◆ Texte à lire ◆
▽
Le documentaire de William Karel sur la crise de 1929 a fait son entrée sur la chaine YT Notre Histoire et revient sur la dépression la plus terrible de l’histoire des Etats-Unis et du monde. La période débute le programme d’histoire de terminale générale et ce n’est pas peu dire que l’histoire économique ne passionne en général pas les élèves, même quand ils sont en spécialité SES. C’est un tort bien entendu, tant cette décennie inscrit quantité de débats et de mutations qui pèsent sur l’ensemble du siècle suivant mais c’est ainsi. Aussi pouvait-on espérer qu’un documentaire permettrait peut-être de réconcilier tout le monde mais après visionnage, il n’est pas certain que l’objectif soit rempli, malgré les évidentes qualités du travail de William Karel.
Les points forts du documentaire
John Stiglitz en guest-star
Beaucoup de qualités dans ce documentaire. D’abord, il rassemble beaucoup d’intervenants de renom, à commencer par John Stiglitz, prix nobel d’économie en 2001 et spécialiste du marché du crédit. Quelques personnalités françaises intéressantes (Daniel Cohen, Bernard Gazier) et des historiens ou économistes américains remarquables comme Steve Fraser, historien du capitalisme américain et des ouvriers, Howard Zinn ou Elaine Abelson, spécialiste des sans-abris, etc. Mention également de l’historien britannique Harold James, spécialiste de l’Allemagne et de l’économie européenne. Pas de fausse note dans le panel et c’est un gage de qualité à notre époque, même si le corollaire est que beaucoup d’interventions sont redondantes les unes avec les autres et que cela n’aide pas un documentaire déjà assez long (1h40).
△
◆ Consigne ◆
Répondez à ces questions d'après le texte sur le documentaire consacré à la crise de 1929.
1. Sur quelle chaîne le documentaire a-t-il fait son entrée ?
2. Quelle est la durée du documentaire ?
3. De quoi l'historien Harold James est-il spécialiste ?

◆ Données affichées ◆
▽
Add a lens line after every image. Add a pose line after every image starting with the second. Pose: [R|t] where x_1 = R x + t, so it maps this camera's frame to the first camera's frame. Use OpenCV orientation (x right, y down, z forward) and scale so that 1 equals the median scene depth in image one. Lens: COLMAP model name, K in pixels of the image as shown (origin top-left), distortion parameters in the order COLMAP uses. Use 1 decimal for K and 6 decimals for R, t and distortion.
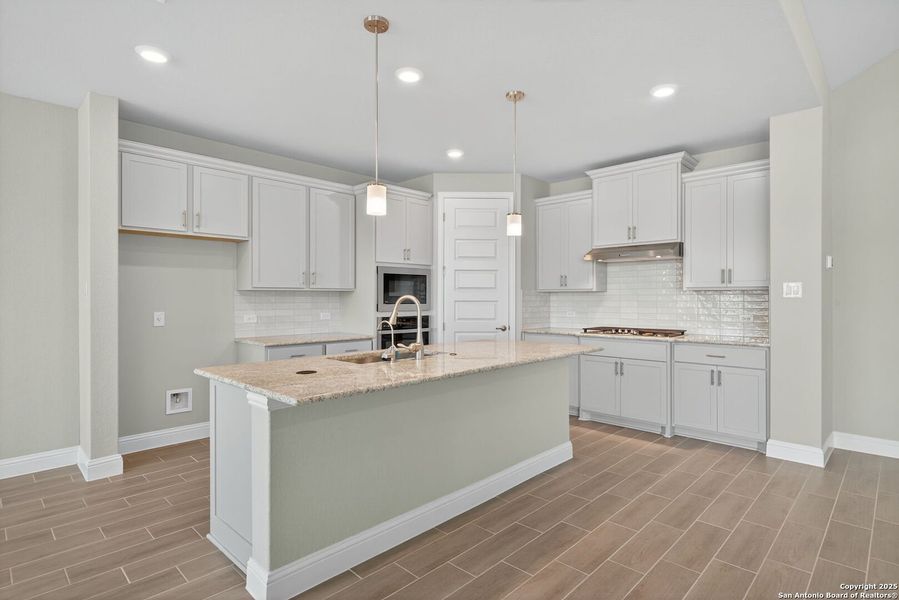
lens RADIAL K [[466.3, 0, 450.4], [0, 466.3, 295.9], [0, 0, 1]] dist [-0.003914, -0.001120]
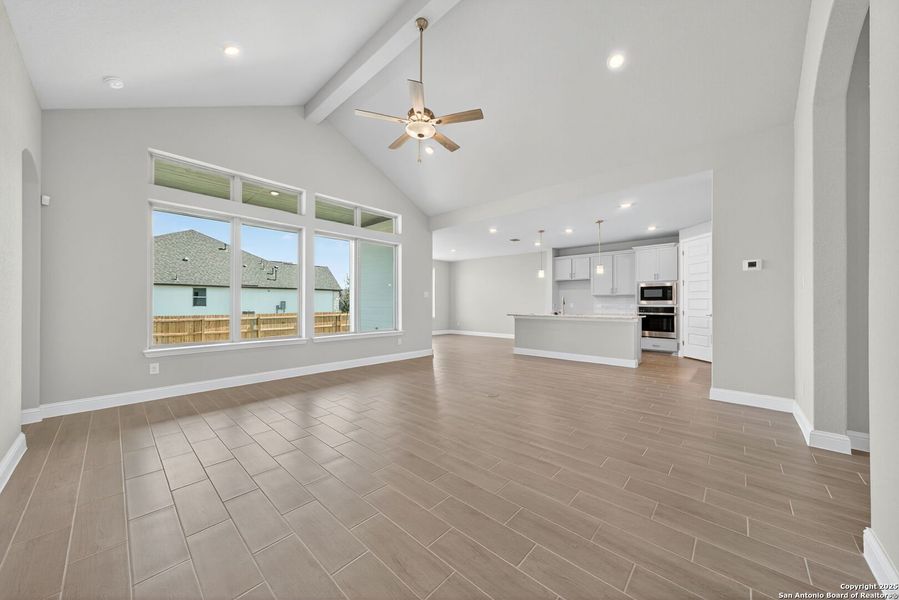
lens RADIAL K [[311.3, 0, 458.8], [0, 311.3, 304.3], [0, 0, 1]] dist [0.001518, 0.000025]
pose [[0.038389, 0.003041, -0.999258, 1.395056], [0.006593, 0.999973, 0.003296, 0.025394], [0.999241, -0.006714, 0.038368, 0.095264]]
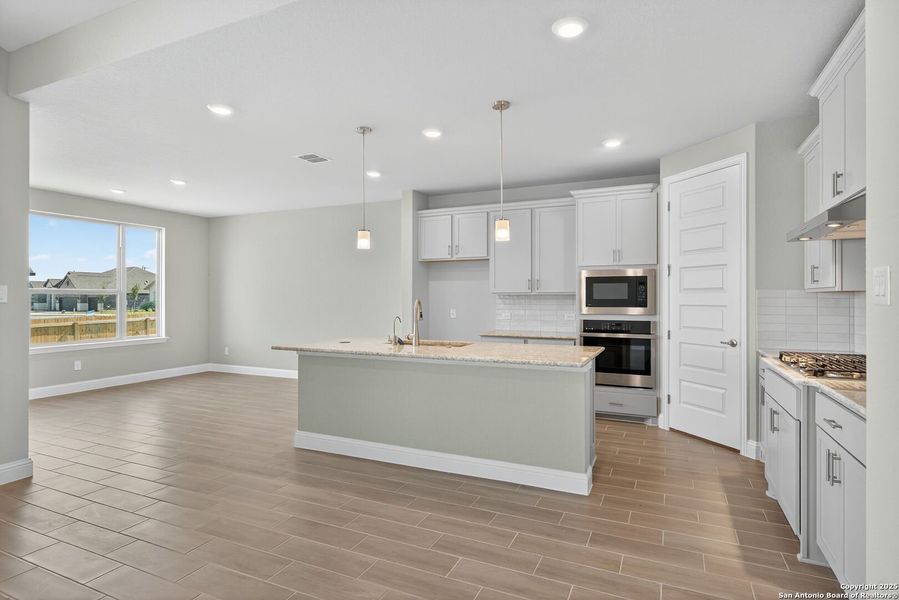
lens RADIAL K [[476.1, 0, 452.2], [0, 476.1, 302.1], [0, 0, 1]] dist [0.001181, 0.000400]
pose [[0.328123, 0.008122, -0.944600, 0.809812], [0.004029, 0.999942, 0.009998, -0.005521], [0.944626, -0.007086, 0.328071, 0.410017]]
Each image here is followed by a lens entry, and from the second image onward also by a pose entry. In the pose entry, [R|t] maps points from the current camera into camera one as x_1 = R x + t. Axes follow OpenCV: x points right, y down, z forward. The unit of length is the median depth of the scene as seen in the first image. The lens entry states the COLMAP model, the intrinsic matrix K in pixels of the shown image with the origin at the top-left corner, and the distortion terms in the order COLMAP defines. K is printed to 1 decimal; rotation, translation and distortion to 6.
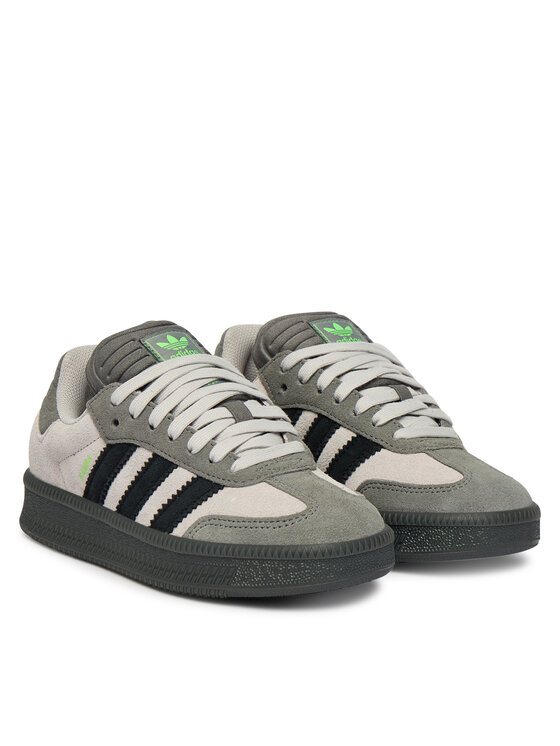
lens RADIAL K [[2184.5, 0, 281.2], [0, 2184.5, 373.9], [0, 0, 1]] dist [0.554825, 0.000000]
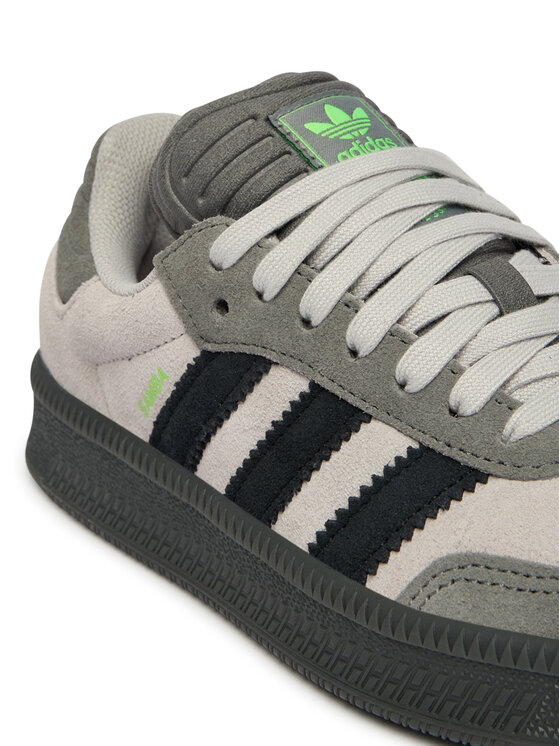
lens RADIAL K [[1520.9, 0, 247.6], [0, 1520.9, 290.0], [0, 0, 1]] dist [0.123538, 0.000000]
pose [[0.999961, -0.008756, 0.001472, -0.070338], [0.008448, 0.989292, 0.145702, -0.026494], [-0.002732, -0.145684, 0.989327, 0.689392]]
△
◆ Réponse ◆
1. Sur la chaîne YT Notre Histoire.
2. 1h40.
3. De l'Allemagne et de l'économie européenne.